Un ballon de cuir vint percuter mes chevilles. Il s’agissait de l’un des premiers jouets qui m’avait été offerts par mon grand-père Octave. Les coutures étaient lâches, le cuir raide se soulevait par endroits, une multitude de fils gris s’en échappait de toutes parts. J’adorais ce ballon. Je l’entourai de mes paumes.

J’entendis tinter la cloche près de la porte; le vent l’avait fait osciller. Suivant des yeux le pourtour de mon monde si restreint, je vis, au-dessus de moi, sur la branche la plus basse du sycomore, l’une des premières feuilles du printemps.

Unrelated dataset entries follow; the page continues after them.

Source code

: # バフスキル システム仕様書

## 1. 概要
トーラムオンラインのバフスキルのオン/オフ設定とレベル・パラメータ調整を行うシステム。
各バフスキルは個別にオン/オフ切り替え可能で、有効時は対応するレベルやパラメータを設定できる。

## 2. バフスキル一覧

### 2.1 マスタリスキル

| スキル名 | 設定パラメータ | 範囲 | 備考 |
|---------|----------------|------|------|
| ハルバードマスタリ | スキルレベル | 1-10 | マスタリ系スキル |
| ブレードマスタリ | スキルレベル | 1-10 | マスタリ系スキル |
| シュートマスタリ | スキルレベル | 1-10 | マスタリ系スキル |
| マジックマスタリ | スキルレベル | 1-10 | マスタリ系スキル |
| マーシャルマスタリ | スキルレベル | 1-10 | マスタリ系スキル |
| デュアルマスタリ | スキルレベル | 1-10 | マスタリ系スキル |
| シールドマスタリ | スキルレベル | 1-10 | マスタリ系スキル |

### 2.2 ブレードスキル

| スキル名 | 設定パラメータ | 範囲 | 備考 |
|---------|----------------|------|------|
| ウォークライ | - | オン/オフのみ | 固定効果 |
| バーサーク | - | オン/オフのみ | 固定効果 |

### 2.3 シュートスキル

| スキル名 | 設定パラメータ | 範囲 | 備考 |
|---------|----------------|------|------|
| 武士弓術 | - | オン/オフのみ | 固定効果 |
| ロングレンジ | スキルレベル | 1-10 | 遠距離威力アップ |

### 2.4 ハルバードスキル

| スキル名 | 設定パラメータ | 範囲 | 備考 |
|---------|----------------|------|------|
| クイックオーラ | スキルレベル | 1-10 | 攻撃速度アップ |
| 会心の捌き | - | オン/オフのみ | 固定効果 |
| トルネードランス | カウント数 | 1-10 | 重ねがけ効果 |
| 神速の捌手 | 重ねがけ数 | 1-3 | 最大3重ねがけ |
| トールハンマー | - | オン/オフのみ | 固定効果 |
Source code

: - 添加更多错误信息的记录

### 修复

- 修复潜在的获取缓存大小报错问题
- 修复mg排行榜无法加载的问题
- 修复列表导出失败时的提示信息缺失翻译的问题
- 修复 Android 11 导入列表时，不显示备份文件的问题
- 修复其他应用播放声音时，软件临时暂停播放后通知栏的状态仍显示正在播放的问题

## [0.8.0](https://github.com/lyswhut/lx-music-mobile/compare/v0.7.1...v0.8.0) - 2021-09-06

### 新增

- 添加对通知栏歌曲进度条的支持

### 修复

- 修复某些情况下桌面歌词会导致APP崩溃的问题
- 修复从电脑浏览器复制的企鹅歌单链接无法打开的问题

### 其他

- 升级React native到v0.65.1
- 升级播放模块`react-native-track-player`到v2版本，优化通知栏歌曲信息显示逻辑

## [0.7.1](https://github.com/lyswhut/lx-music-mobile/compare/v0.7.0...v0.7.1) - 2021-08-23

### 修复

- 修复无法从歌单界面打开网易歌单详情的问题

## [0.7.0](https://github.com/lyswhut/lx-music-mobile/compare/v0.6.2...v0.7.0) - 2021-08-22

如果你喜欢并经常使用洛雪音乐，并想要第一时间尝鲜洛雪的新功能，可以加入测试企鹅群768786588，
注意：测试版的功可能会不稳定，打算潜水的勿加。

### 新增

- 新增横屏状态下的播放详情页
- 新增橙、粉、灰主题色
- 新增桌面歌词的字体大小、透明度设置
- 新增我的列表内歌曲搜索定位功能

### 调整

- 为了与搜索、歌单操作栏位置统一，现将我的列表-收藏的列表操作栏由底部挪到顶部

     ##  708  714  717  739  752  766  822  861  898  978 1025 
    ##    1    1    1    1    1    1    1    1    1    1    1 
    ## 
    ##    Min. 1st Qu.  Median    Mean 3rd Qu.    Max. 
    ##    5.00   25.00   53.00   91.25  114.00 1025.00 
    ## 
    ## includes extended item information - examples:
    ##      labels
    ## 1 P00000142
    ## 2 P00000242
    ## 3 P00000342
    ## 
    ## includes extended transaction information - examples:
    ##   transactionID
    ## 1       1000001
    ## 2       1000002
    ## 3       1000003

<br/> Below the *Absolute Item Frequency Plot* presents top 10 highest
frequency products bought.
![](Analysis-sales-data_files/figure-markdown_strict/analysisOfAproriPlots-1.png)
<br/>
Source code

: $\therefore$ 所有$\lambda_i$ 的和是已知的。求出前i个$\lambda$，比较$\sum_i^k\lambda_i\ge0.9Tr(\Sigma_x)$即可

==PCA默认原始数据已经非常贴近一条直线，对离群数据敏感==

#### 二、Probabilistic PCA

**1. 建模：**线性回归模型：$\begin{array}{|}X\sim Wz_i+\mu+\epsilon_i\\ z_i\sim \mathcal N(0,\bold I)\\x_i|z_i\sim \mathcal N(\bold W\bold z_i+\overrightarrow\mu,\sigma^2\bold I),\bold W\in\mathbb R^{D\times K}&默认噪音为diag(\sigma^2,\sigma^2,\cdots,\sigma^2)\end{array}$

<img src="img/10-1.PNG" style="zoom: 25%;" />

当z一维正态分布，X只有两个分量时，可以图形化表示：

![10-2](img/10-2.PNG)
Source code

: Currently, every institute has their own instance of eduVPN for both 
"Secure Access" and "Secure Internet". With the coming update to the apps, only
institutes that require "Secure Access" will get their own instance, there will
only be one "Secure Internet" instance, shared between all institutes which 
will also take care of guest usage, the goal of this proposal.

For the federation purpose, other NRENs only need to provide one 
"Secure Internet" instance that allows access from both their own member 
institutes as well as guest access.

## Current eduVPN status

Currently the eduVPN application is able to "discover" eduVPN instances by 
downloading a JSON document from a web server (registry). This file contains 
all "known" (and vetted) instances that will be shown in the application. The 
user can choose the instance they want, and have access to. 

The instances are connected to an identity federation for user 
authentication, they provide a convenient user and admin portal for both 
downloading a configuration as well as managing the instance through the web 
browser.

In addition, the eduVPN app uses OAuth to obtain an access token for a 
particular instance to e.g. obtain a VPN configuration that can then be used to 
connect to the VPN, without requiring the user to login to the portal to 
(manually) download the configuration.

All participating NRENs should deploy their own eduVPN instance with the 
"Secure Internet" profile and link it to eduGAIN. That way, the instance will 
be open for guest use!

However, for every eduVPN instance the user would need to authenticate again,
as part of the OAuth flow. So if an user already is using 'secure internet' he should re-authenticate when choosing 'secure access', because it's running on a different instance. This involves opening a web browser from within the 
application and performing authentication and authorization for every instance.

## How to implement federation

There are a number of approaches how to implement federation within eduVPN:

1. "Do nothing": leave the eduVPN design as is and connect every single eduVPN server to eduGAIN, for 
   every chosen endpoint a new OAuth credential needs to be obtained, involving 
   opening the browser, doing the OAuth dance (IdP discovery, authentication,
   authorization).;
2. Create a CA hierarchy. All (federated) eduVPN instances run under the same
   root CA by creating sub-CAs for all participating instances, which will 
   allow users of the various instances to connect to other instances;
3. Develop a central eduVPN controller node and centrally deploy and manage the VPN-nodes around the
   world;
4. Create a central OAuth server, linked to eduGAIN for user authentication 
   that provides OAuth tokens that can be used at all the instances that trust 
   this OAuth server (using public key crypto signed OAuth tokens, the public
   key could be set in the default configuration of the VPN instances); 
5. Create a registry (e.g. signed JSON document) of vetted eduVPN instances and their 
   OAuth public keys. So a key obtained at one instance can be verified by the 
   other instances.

Elle avait le vert craquant de l’herbe mouillée et, plissant les yeux, je distinguai, se balançant sous la branche, un amoncellement de petites fleurs de la couleur d’un beurre qu’on aurait trop longtemps baratté.

Approchant, Auguste s’accroupit, passa l’index autour de mes doigts sur l’une des coutures encore intactes du ballon. Hésitant, je demandai :

— Qu’est-ce qu’un dragon?

— Un gros reptile pourvu d’ailes, m’expliqua Auguste avec enthousiasme. Tu pourrais le chevaucher. Je l’ai vu dans un livre.

— Des ailes comment?

— Immenses. Comme ça.

Auguste attrapa deux bouts de cuir élimé et les agita, comme bougeaient les ailes d’un oiseau.

— Peux-tu le voir voler au-dessus de nous? Nous emmener loin?

— J’imagine mal…

— Il faut de la pratique pour voler.

Il fit rouler le ballon vers lui. Je levai les yeux vers la feuille solitaire et Auguste se redressa, suivant mon regard.

— Je pourrais inventer une histoire sur cet arbre.

—  Il a déjà sa propre histoire…

— Mais est-elle extraordinaire?

— Qu’y a-t-il de mal à l’ordinaire? répondis-je, perplexe.

Il approcha son visage des petites fleurs jaunâtres, souffla doucement et les regarda se bercer un moment. Il reporta son attention sur moi, les sourcils froncés. On aurait dit qu’il venait de comprendre quelque chose sur l’univers. Avec un sourire, il s’éloigna, le ballon sous le bras. Non loin, la cloche tinta.